Book Review: Big Tree

Big Tree

Whenever Brian Selznick puts out a new book, I am always an eager audience. Ever since The Invention of Hugo Cabret blew my mind when it came out, I have kept an eye on what he is doing. Not all of his books have landed as emotional for me as Hugo, but they are never dull literary experiences.

His recent book — Big Tree — is another glorious Selznick work of art — with a mix of silent pencil sketch drawings and a story about two little tree seeds on a journey of a lifetime (or many lifetimes, perhaps, given the span of years that book covers). In his afterword, Selznick tells how the story was started as a possible movie script with Steven Spielberg and then later, become the Big Tree book.
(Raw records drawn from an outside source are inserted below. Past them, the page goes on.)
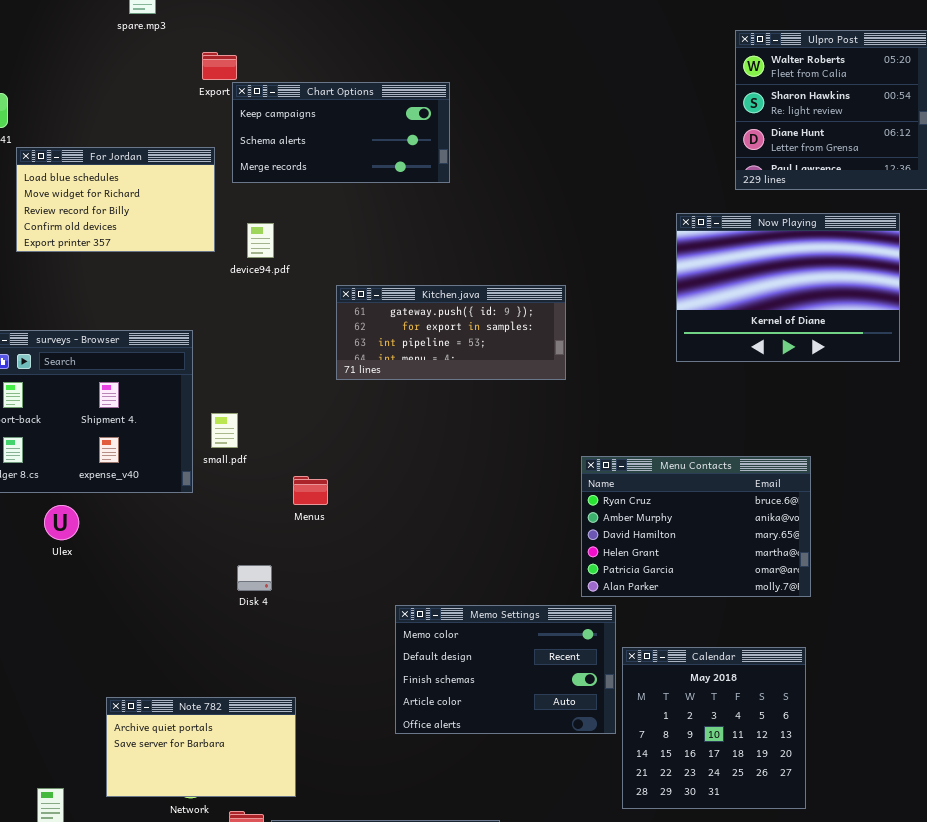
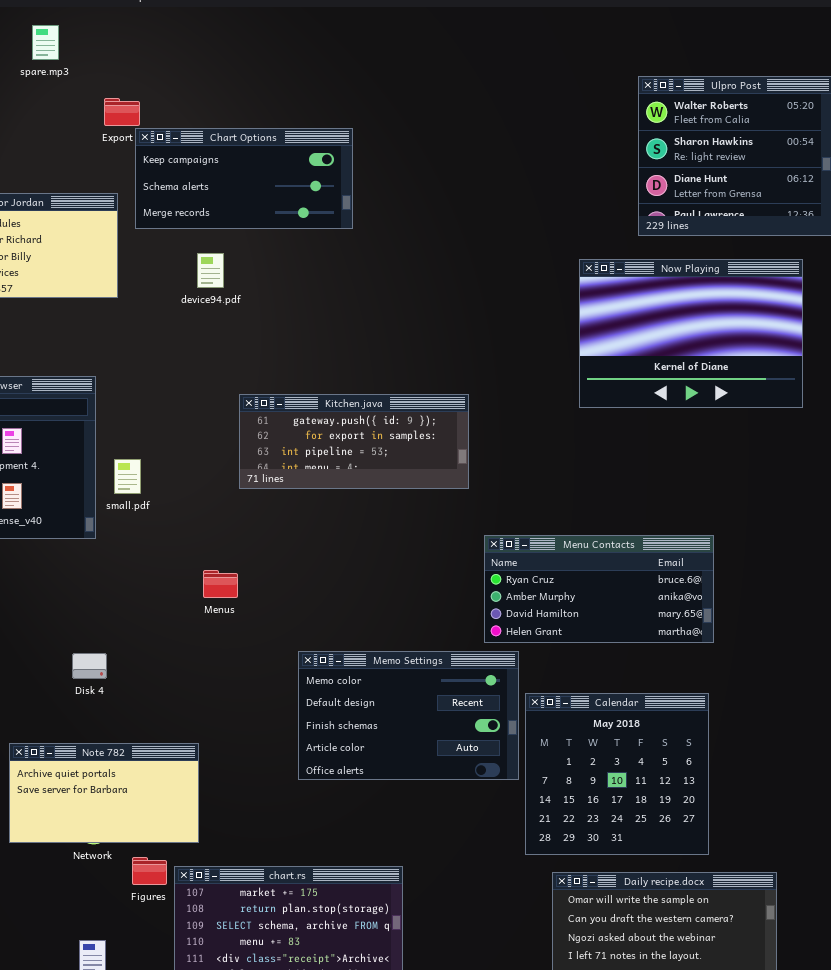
device94.pdf: [247,223,274,258] -> [197,253,224,288], moved
Kitchen.java: [336,285,566,380] -> [239,394,469,489], moved
Menu Contacts: [581,456,811,597] -> [484,535,714,643], resized
Menus: [293,476,328,505] -> [203,570,238,598], moved
Disk 4: [237,565,272,591] -> [72,653,107,679], moved

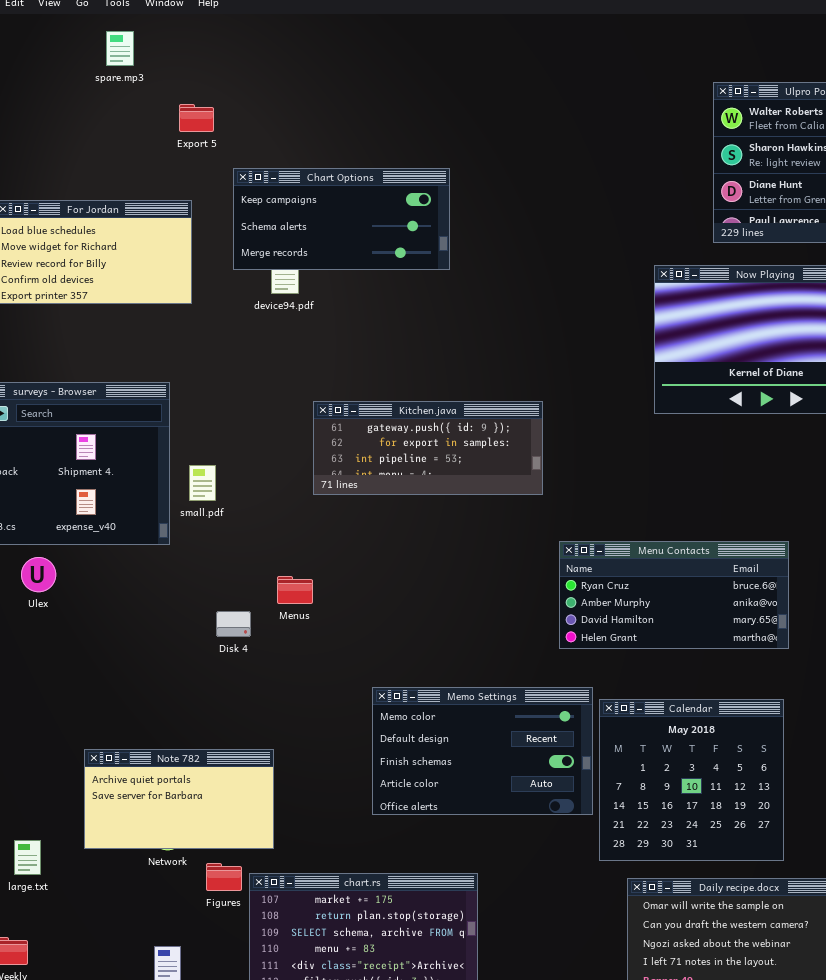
Chart Options: [135,128,353,229] -> [233,168,450,270], moved
Memo Settings: [298,651,519,780] -> [372,687,593,815], moved
Disk 4: [72,653,107,679] -> [216,611,251,637], moved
Informed by science about plants, animals, and the ancient world, Big Tree follows a sister and brother seed of a Sycamore tree in the time of the dinosaurs through the modern day, and along the way, the two seeds have adventures that bring them into contact with all sorts of wondrous creatures, including mushrooms that act as “ambassadors” of the forest through the interconnected fungi networks; rockweed (seaweed) under the ocean, where the seeds are trapped inside a shell; and more.
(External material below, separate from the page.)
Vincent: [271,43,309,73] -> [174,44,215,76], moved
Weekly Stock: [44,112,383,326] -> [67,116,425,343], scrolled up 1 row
If you know his books, then you know to expect meticulous, beautiful, evocative pencil drawing and the artwork in Big Tree is no exception, as the story unfolds both in texts and in artwork, and the way Selznick brings the reader into the story through his pencil strokes — where you flip page after page after page, like a stopmotion scene unfolding on paper — is an interesting experience. (See excerpt)

This book has a central environmental theme coursing through the narrative, about how all of us have an obligation and a means to do something positive for the planet, even if we feel small and insignificant in the larger world.